§ Work to complete:
Starting at the first line and ending at the last, output the data exactly.
********************
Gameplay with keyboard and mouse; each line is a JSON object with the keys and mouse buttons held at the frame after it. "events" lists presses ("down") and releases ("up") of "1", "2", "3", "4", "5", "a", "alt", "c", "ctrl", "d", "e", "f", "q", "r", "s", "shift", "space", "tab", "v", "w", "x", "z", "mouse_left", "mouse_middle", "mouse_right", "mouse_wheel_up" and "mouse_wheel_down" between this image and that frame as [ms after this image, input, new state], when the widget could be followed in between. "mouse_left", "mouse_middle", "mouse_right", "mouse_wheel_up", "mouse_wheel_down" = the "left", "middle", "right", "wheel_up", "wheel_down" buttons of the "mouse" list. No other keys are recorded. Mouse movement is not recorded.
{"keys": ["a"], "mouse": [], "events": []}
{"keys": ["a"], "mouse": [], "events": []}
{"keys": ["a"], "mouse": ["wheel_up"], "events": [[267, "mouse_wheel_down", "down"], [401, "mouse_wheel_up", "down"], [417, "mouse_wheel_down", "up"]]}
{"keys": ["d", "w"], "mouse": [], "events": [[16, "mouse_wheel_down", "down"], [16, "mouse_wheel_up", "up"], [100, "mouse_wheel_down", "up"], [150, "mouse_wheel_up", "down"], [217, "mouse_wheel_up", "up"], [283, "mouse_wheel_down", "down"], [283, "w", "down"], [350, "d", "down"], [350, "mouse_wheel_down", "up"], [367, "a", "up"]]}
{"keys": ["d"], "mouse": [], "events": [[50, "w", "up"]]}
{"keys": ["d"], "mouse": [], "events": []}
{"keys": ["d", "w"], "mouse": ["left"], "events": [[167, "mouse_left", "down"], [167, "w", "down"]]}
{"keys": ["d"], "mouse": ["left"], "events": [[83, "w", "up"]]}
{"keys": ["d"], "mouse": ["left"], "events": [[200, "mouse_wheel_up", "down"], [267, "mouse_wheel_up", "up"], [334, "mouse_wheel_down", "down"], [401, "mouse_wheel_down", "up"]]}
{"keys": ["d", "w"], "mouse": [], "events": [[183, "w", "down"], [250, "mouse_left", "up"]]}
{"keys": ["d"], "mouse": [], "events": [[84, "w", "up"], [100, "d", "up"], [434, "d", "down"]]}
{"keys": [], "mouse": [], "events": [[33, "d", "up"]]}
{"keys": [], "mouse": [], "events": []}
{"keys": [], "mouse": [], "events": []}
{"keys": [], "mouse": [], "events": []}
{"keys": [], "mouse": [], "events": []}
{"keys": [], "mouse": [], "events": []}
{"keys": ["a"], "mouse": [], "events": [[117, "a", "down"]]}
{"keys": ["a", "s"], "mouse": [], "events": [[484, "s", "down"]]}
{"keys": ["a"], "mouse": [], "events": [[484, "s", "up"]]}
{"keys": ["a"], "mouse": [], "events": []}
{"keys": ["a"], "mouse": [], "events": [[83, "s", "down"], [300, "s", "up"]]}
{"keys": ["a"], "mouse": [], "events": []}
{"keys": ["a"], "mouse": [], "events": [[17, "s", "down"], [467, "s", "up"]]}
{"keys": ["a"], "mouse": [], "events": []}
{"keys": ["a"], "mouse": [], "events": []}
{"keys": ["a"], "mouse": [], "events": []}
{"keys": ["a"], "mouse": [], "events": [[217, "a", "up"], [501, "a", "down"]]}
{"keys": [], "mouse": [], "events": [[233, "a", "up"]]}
********************
§ Your response:
Gameplay with keyboard and mouse; each line is a JSON object with the keys and mouse buttons held at the frame after it. "events" lists presses ("down") and releases ("up") of "1", "2", "3", "4", "5", "a", "alt", "c", "ctrl", "d", "e", "f", "q", "r", "s", "shift", "space", "tab", "v", "w", "x", "z", "mouse_left", "mouse_middle", "mouse_right", "mouse_wheel_up" and "mouse_wheel_down" between this image and that frame as [ms after this image, input, new state], when the widget could be followed in between. "mouse_left", "mouse_middle", "mouse_right", "mouse_wheel_up", "mouse_wheel_down" = the "left", "middle", "right", "wheel_up", "wheel_down" buttons of the "mouse" list. No other keys are recorded. Mouse movement is not recorded.
{"keys": ["a"], "mouse": [], "events": []}
{"keys": ["a"], "mouse": [], "events": []}
{"keys": ["a"], "mouse": ["wheel_up"], "events": [[267, "mouse_wheel_down", "down"], [401, "mouse_wheel_up", "down"], [417, "mouse_wheel_down", "up"]]}
{"keys": ["d", "w"], "mouse": [], "events": [[16, "mouse_wheel_down", "down"], [16, "mouse_wheel_up", "up"], [100, "mouse_wheel_down", "up"], [150, "mouse_wheel_up", "down"], [217, "mouse_wheel_up", "up"], [283, "mouse_wheel_down", "down"], [283, "w", "down"], [350, "d", "down"], [350, "mouse_wheel_down", "up"], [367, "a", "up"]]}
{"keys": ["d"], "mouse": [], "events": [[50, "w", "up"]]}
{"keys": ["d"], "mouse": [], "events": []}
{"keys": ["d", "w"], "mouse": ["left"], "events": [[167, "mouse_left", "down"], [167, "w", "down"]]}
{"keys": ["d"], "mouse": ["left"], "events": [[83, "w", "up"]]}
{"keys": ["d"], "mouse": ["left"], "events": [[200, "mouse_wheel_up", "down"], [267, "mouse_wheel_up", "up"], [334, "mouse_wheel_down", "down"], [401, "mouse_wheel_down", "up"]]}
{"keys": ["d", "w"], "mouse": [], "events": [[183, "w", "down"], [250, "mouse_left", "up"]]}
{"keys": ["d"], "mouse": [], "events": [[84, "w", "up"], [100, "d", "up"], [434, "d", "down"]]}
{"keys": [], "mouse": [], "events": [[33, "d", "up"]]}
{"keys": [], "mouse": [], "events": []}
{"keys": [], "mouse": [], "events": []}
{"keys": [], "mouse": [], "events": []}
{"keys": [], "mouse": [], "events": []}
{"keys": [], "mouse": [], "events": []}
{"keys": ["a"], "mouse": [], "events": [[117, "a", "down"]]}
{"keys": ["a", "s"], "mouse": [], "events": [[484, "s", "down"]]}
{"keys": ["a"], "mouse": [], "events": [[484, "s", "up"]]}
{"keys": ["a"], "mouse": [], "events": []}
{"keys": ["a"], "mouse": [], "events": [[83, "s", "down"], [300, "s", "up"]]}
{"keys": ["a"], "mouse": [], "events": []}
{"keys": ["a"], "mouse": [], "events": [[17, "s", "down"], [467, "s", "up"]]}
{"keys": ["a"], "mouse": [], "events": []}
{"keys": ["a"], "mouse": [], "events": []}
{"keys": ["a"], "mouse": [], "events": []}
{"keys": ["a"], "mouse": [], "events": [[217, "a", "up"], [501, "a", "down"]]}
{"keys": [], "mouse": [], "events": [[233, "a", "up"]]}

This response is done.